Proposed improvements expected to cost upwards of $200 million include a translucent roof to shield spectators and high-definition lighting.
Public money is a potential funding source.
However, government dollars for a sports facility could be a tough sell following the Florida Marlins’ $515 million stadium, which is being paid for with $347.5 million in county funds, $154 million from the Marlins — including $35 million financed through county bonds — and $13.5 million plus parking-construction costs from the City of Miami.
Still, the stadium isn’t the sole challenge in attracting future Super Bowls.
Every year, the requirements to bid for a Super Bowl are "getting steeper and steeper."
"The NFL has gotten a lot more sophisticated with their proposal requirements," he said.
These changing requests are evidenced in South Florida’s bid books over the years, expanding from a thin, white binder with yellowing pages from 1991 to the thick, turf-green 2014 bid pack with a football-field motif.
Mike Zimmer, president of the host committee, said its bid book has practically doubled in size in recent years.
Among the league’s increasingly nitpicky desires, Mr. Zimmer pointed to a rule that hundreds of fresh towels be provided to players — paid for by the host.
A big part of formulating the many components of the bid, he said, has become cost analysis.
Mr. Barreto, who has been active in South Florida Super Bowl bids since 1989, said the financial commitment requested by the football league has changed drastically.
It’s gone from the sponsoring location paying very little on game day to covering all game day expenses, he said.
With the league’s ever-growing list of wants, Mr. Barreto said, it could come to the point where the committee must ask "Is it worth the money, time and effort?"

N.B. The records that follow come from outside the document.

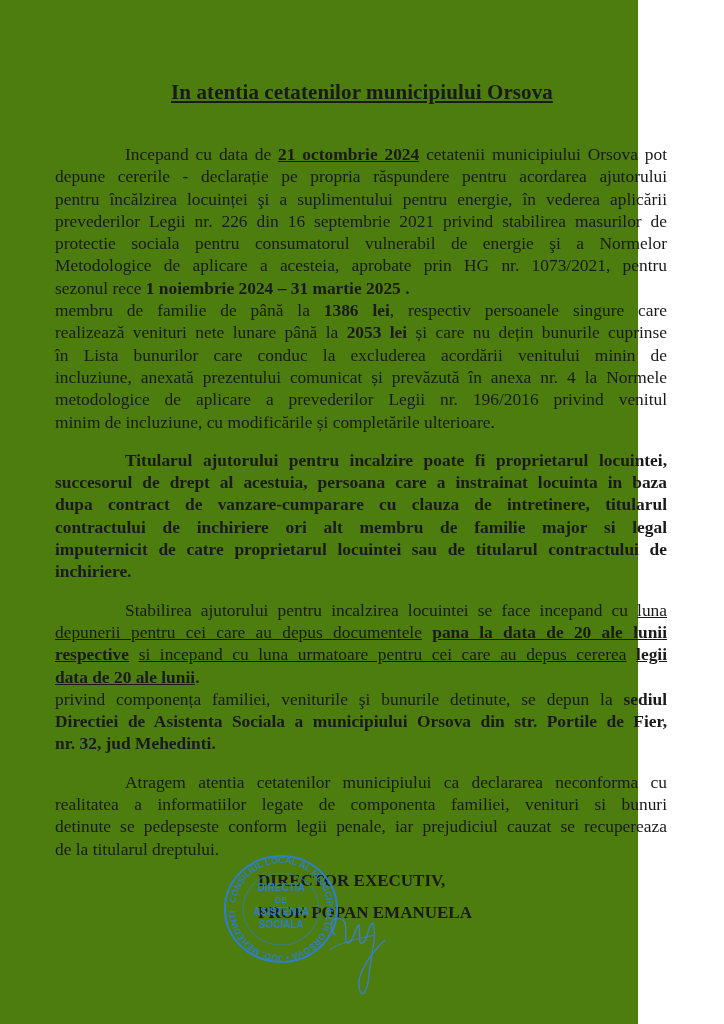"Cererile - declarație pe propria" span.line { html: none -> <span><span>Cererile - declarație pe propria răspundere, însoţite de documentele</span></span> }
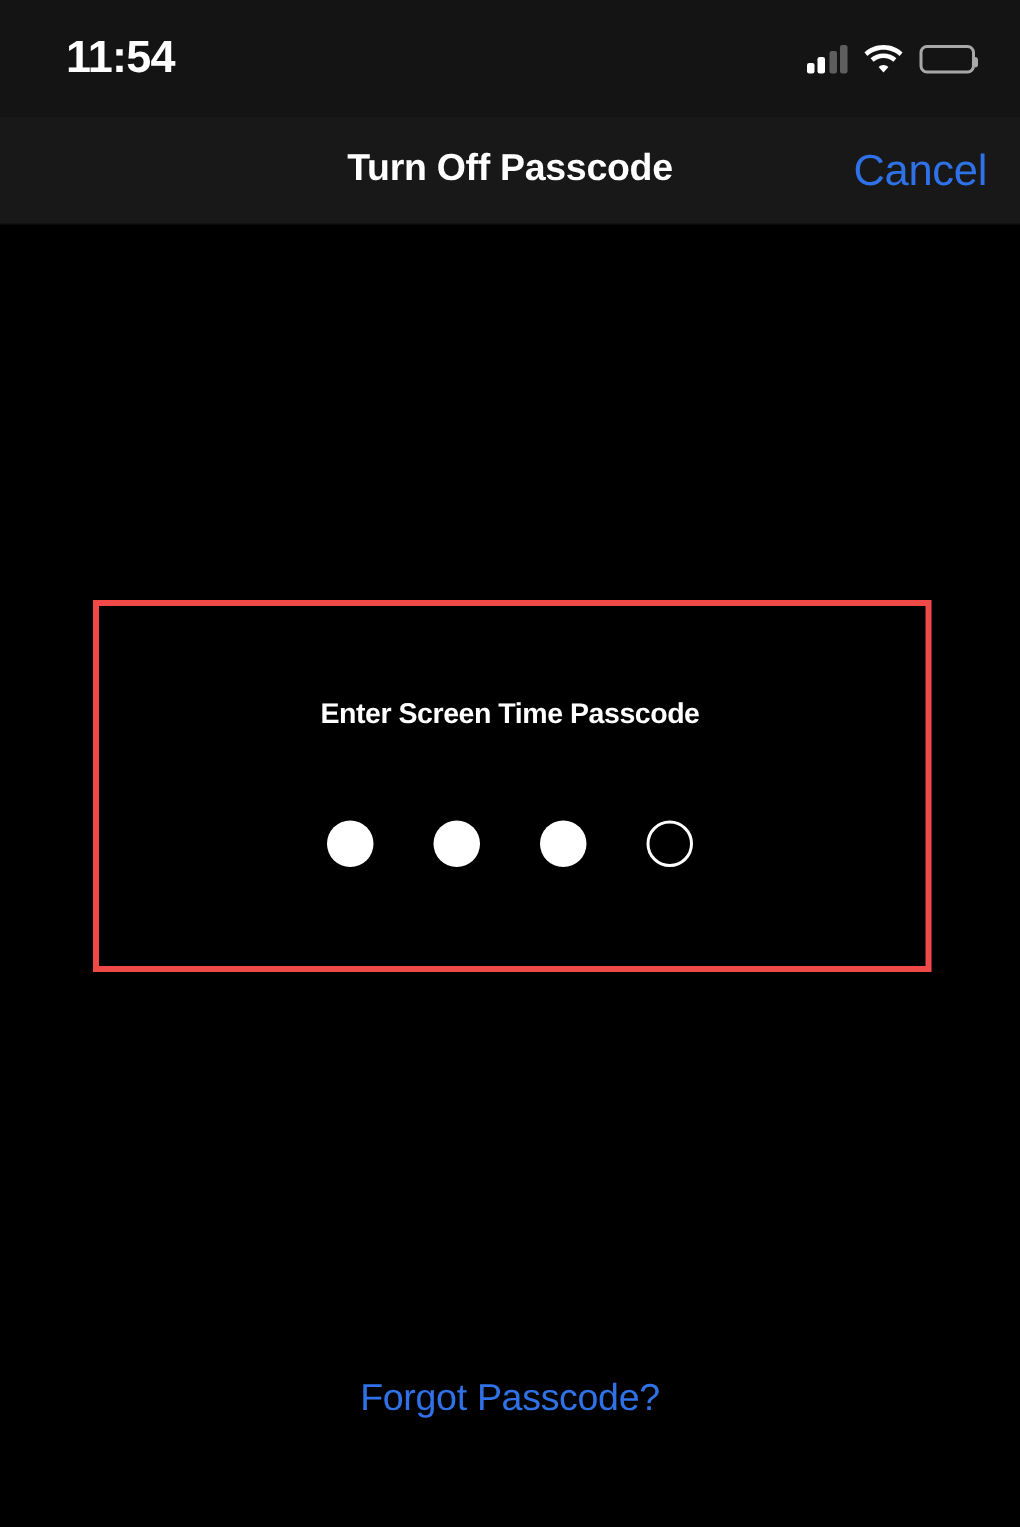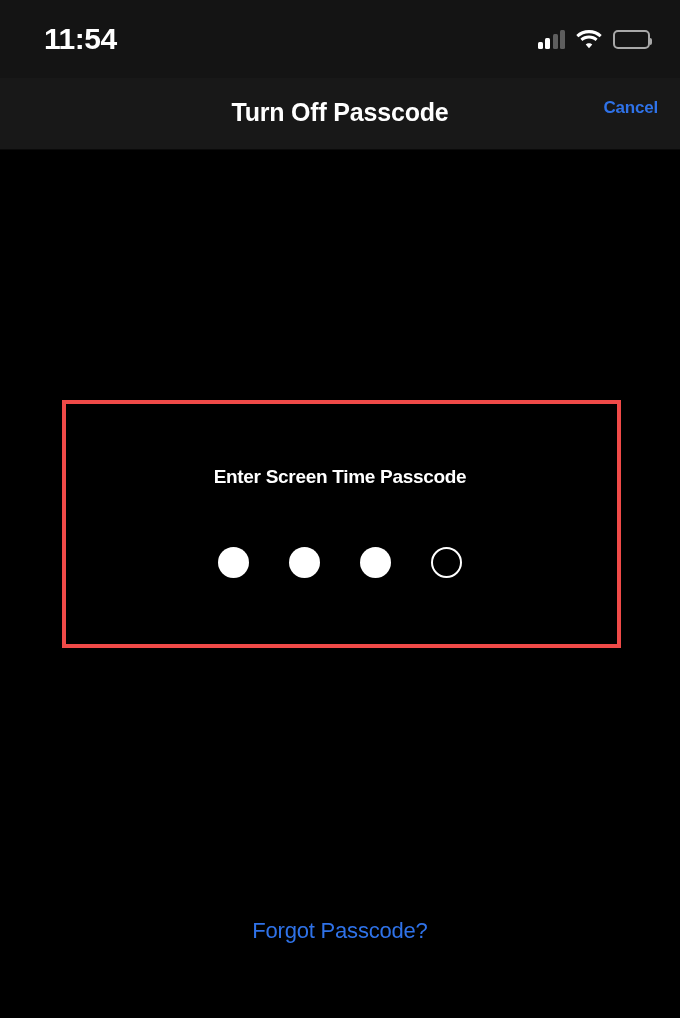"Cancel" .nav-cancel { font-size: 17px -> 29px; font-weight: bold -> normal }
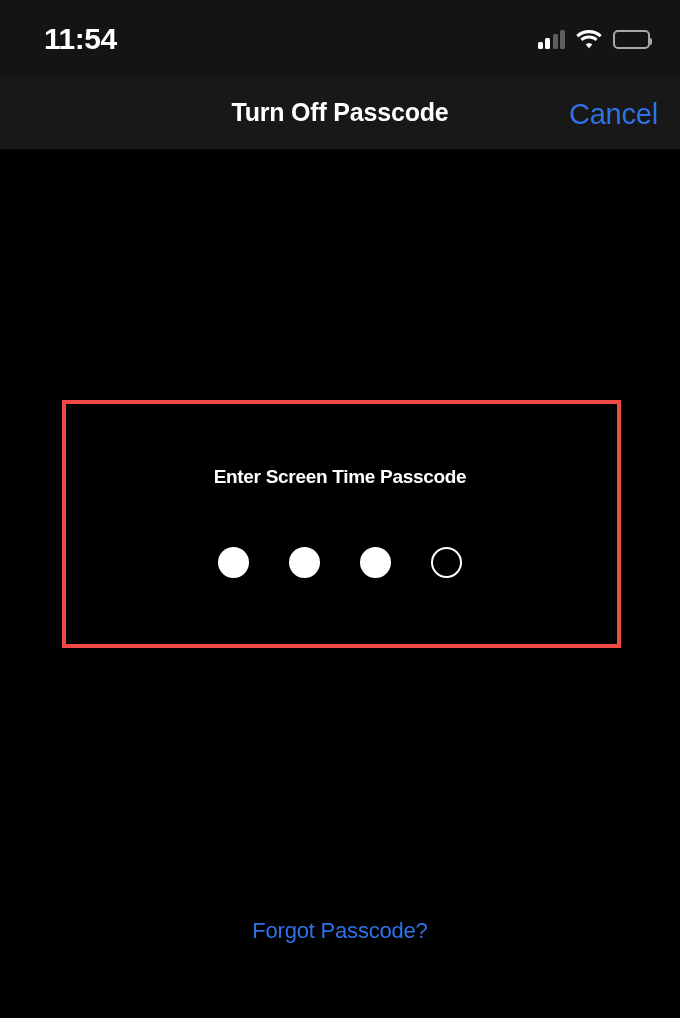"Forgot Passcode?" .forgot { font-size: 22px -> 25px }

But for now, he said, it is — without a question.
Hosting a Super Bowl attracts throngs of visitors, who pump money into the local economy through hotel stays, dining out and purchases.
According to a study that the host committee commissioned on the 2010 South Florida Super Bowl, the game had a paid attendance of 73,602.
Mr. Barreto said it’s estimated that another 50,000 visited with no intention of going to the game.
Out-of-town visitors for the 2010 Super Bowl spent an average on $947.41 per day on "accommodations, meals/beverages, local transportation, entertainment/recreation, merchandise and other miscellaneous retail," according to the study.
These expenses covered 2.36 persons daily, according to the study.
Visitors surveyed stayed an average 3.12 nights in South Florida, with 89.5% citing the Super Bowl as their main reason for visiting.
In addition, the average household income of visitors surveyed was $220,323.
And that’s not to mention the value of South Florida’s exposure to every Super Bowl television viewer.
The 2010 Super Bowl "captured 1.53 million household impressions," according to the study, "surpassing the 1983 finale of "M*A*S*H" to become the most-watched program in US television history."
"You cannot put a price tag on the amount of [public relations] that comes from a Super Bowl," Mr. Barreto said. "You can’t buy that."